Posted: January 31, 2006 - 2:30 pm ET

(Oxford, Ohio) - A state legislator who filed a lawsuit challenging Miami University's same-sex benefits policy was applauded, but mostly heckled, at a forum to discuss the court case.

Rep. Tom Brinkman Jr., R-Cincinnati, sued the university in November, asking Butler County Common Pleas Court for a ruling that the school's domestic partners benefits policy violates Ohio's constitutional ban on gay marriage passed by voters in 2004.

The forum, sponsored by Miami's College Republicans, drew about 400 people and was preceded by a rally of 150 students and faculty who support the school's benefits policy.

Assistant professor Lisa Poirer said she'd have to quit her job and find another one that provides health insurance benefits to her partner if Brinkman wins his lawsuit.

Brinkman told the forum's audience that his lawsuit is about preventing Miami from creating something that looks like gay marriage, which is illegal. He noted that Miami doesn't offer the same benefits to unmarried, opposite-sex partners.

"You've either got to give it to everybody or don't give it to any of them," Brinkman said. "All we're asking is that Miami University follow the law."

As a father of two Miami students and a taxpayer, Brinkman has said he doesn't want his tuition and tax money going to support the policy.

Brinkman is represented in the lawsuit by Cincinnati attorney David Langdon, who wrote the gay marriage amendment language.
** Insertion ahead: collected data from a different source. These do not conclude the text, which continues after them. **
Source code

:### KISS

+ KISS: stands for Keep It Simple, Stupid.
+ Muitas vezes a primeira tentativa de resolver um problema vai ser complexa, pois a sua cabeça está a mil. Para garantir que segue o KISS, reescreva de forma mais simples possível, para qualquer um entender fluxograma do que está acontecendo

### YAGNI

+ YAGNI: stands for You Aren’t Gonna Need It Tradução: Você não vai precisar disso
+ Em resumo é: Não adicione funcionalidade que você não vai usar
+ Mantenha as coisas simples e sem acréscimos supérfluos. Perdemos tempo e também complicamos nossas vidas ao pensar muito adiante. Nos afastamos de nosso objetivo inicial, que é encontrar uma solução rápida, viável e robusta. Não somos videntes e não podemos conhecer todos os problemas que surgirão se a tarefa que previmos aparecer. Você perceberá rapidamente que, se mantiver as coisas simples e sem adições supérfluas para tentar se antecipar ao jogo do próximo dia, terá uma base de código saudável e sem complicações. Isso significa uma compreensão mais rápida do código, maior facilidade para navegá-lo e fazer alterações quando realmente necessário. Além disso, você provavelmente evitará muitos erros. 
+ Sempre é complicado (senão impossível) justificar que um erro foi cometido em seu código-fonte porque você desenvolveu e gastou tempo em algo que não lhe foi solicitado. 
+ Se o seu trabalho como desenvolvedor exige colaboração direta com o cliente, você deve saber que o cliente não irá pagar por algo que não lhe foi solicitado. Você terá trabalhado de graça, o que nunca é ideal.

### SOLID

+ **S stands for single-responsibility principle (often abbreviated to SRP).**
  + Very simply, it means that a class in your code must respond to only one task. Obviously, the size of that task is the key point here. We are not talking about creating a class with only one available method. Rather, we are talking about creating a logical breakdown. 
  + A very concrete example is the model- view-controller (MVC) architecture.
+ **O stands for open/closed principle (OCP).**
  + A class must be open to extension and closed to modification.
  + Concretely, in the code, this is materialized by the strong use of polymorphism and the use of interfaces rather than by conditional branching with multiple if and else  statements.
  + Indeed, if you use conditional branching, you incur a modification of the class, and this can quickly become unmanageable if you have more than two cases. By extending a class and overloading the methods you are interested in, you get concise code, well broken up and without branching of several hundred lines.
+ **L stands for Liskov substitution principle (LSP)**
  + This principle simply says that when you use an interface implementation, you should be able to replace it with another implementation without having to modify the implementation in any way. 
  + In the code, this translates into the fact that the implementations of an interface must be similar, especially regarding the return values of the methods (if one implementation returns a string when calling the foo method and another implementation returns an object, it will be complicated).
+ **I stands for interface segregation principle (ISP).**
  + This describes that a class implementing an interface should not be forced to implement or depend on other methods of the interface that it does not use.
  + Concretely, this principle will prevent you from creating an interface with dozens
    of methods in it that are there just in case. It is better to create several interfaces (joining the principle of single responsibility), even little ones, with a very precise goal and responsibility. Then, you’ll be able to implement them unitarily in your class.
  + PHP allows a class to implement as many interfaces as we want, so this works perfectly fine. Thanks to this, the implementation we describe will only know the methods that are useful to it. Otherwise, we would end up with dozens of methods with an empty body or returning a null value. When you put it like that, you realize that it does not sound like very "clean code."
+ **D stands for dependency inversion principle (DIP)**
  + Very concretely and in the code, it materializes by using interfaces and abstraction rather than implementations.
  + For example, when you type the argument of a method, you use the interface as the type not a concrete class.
He's also being represented by the Arizona-based Christian legal group Alliance Defense Fund.

In December, the university asked that the suit be dismissed, calling Brinkman's interpretation of the state Constitution "erroneous."

Miami began offering same-sex benefits in July 2004, four months before voters approved the amendment. The policy gave same-sex domestic partners of faculty and staff access to health and dental insurance, tuition remission and ticket discounts.

About 30 people took advantage of the benefits, a university spokesman said, at a cost of about $100,000. Overall, the school pays $50 million in annual benefits for faculty and staff.